Os oficiais sul-africanos, se bem que preparados para a contra-subversão, subvalorizaram, ou nem sequer tiveram minimamente em conta a análise dos contraditórios (muitos ocorridos em cenários que também ultrapassavam o território por eles observado) e por isso não souberam prever a eclosão do 25 de abril, algo que aliás escapou também a muitos outros, inclusive dentro da própria NATO…
  
9 – O compêndio histórico da ATD, traz-nos em relevo muitas evidências humanas das contradições que existiam quer na sociedade de então, quer dentro dos próprios instrumentos de poder do Estado Novo fascista e colonial, que resultaram por exemplo em muitas deserções de angolanos; cito algumas delas:

- Africano Neto (alferes Miliciano) e médico;

- José Rodrigues Ferreira (1º cabo de artilharia);

- Tomás Ferreira “tornar-se-ia o primeiro Comandante das Milícias do MPLA”;

- Henrique Teles Carreira, “Iko” (Comandante na guerrilha e o primeiro Ministro da Defesa da Angola independente);

- Benigno Vieira Lopes (Ingo), general e membro da “Associação Tchiweca de Documentação”…

O Movimento de Libertação em África, pelas contradições que foi gerando na sociedade portuguesa, como nos instrumentos de poder do Estado Novo, pode-se considerar como um factor de liberdade que transcendeu África e América Latina e fez-se repercutir em alterações sócio-políticas profundas pelo menos nas periferias da Europa e da NATO!...

Estudo histórico algum de empenhamento em termos de contra-subversão deveria perder de vista a análise dos factores contraditórios dentro das sociedades que fossem envolvidas por tais tensões, nem da evolução dos múltiplos sectores de vida nessas sociedades, sobretudo sectores componentes dos instrumentos de poder de estado!

Em relação ao fascismo, ao colonialismo, ao “apartheid” e às suas respectivas sequelas, nada há que os possa justificar e por isso se tornaram tão dignos os exemplos daqueles que assumiram precisamente a opção contraditória, no caso de 1961, ao poder do Estado Novo.

O compêndio “1961 – Memória dum ano decisivo” está recheado de exemplos de muitos que assumiram quantas vezes duma forma heróica e sacrificada essa contradição, sem esgotar a libertária torrente humana de então mas abrindo caminho para explorar esse tema imenso muito para lá dos seus próprios intervenientes e suas trajectórias, algo que aliás não se pode deixar de ter bem presente nos dias de hoje, até por que, quando o MPLA alcançou finalmente a independência, foi a juventude empenhada na Luta que garantiu a soberania, a sua preservação e a sua continuidade contra o “apartheid” e contra as sequelas a que me tenho referido, ainda que houvessem alterações substanciais de época para época no carácter do aparelho de estado…
  
10 – … Hoje, sobretudo a juventude pode e deve ser o garante da Luta contra o subdesenvolvimento crónico que em África advém do passado, num longo processo que se tem agora e durante as próximas décadas a oportunidade de travar, dando seguimento lógico à história da Libertação em África, onde se inscreve a Luta de Libertação Nacional!

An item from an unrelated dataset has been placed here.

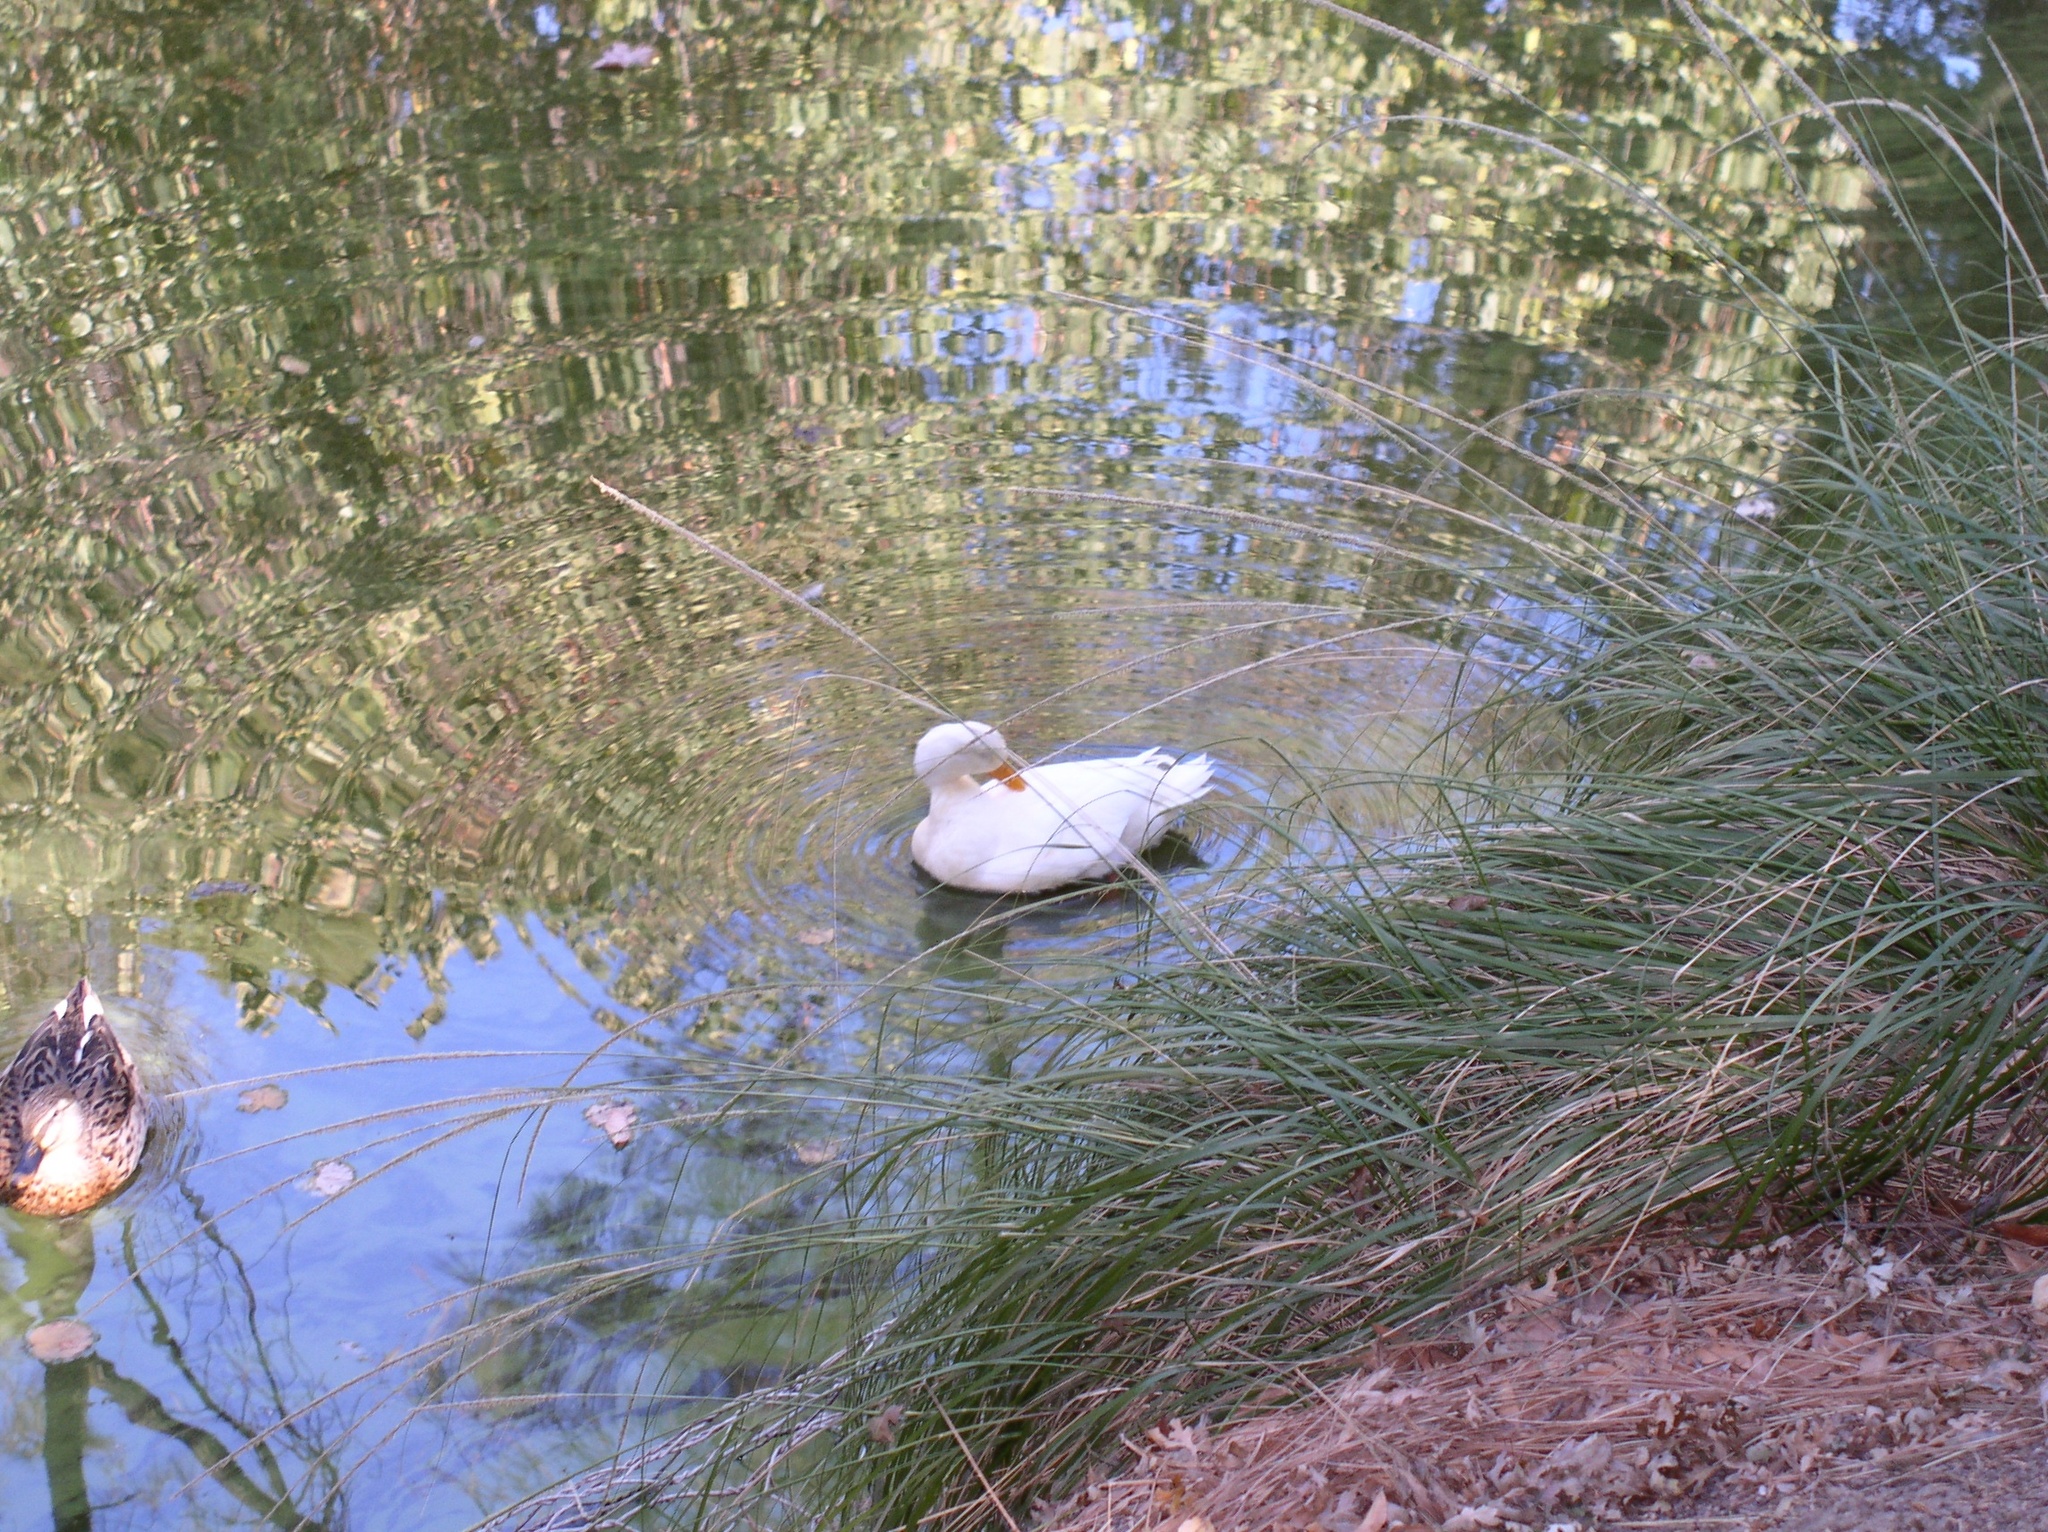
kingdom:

Angola tem rumo numa lógica distinta, com sentido de vida, pelo que a responsabilidade histórica deve ser entendida como constante e determinante nos esforços de resgate que deverão nortear as gerações presentes e futuras em benefício de todo o povo angolano, conforme à responsabilidade e à determinação cujo exemplo se bebe no passado ainda próximo “que estamos com ele”!

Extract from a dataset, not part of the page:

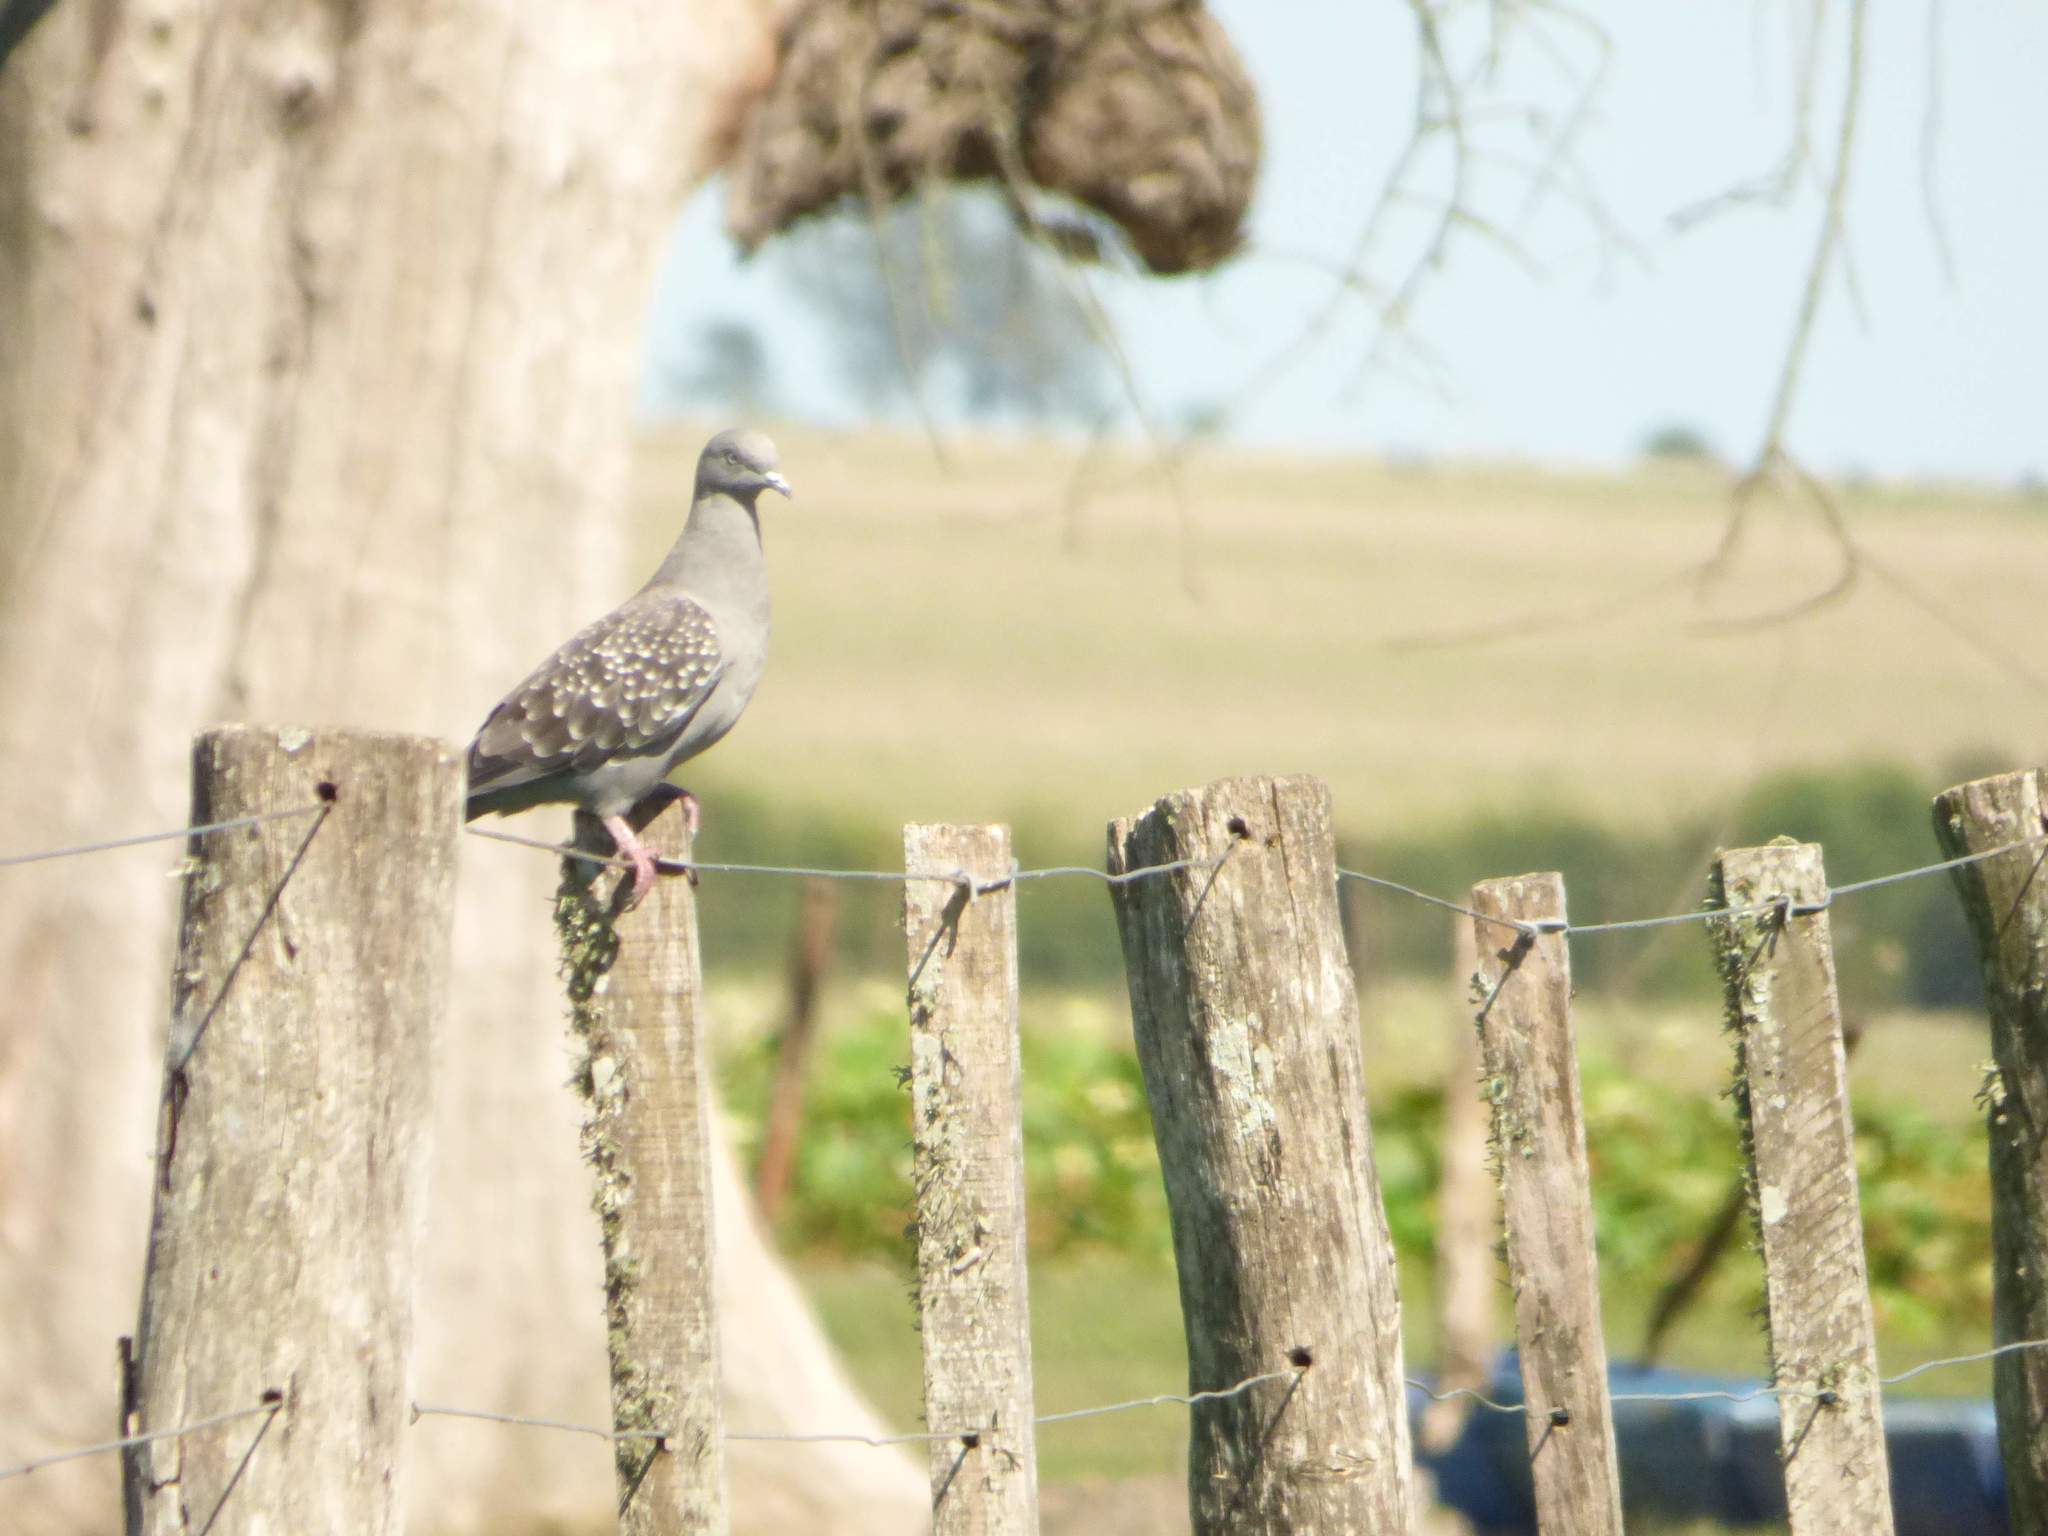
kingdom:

Essa é uma lição que se descobre por via de muitos contributos, entre eles o contributo inestimável e tão responsável da ATD! 

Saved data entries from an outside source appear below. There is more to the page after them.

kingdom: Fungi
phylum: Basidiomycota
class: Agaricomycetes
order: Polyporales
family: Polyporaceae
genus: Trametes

Foto recolhida do compêndio “1961 – Memória dum ano decisivo” – Campo de Marnia /Argélia (julho de 1963). Da esquerda para a direita: Benchehida (argelino); João Pedro Camilo (EPLA); Ernesto Che Guevara; Sala Hadji (FNL); Augusto Germano Araújo (EPLA); Benigno Vieira Lopes, “Ingo” (EPLA); combatente argelino – foto cedida por B. Vieira Lopes.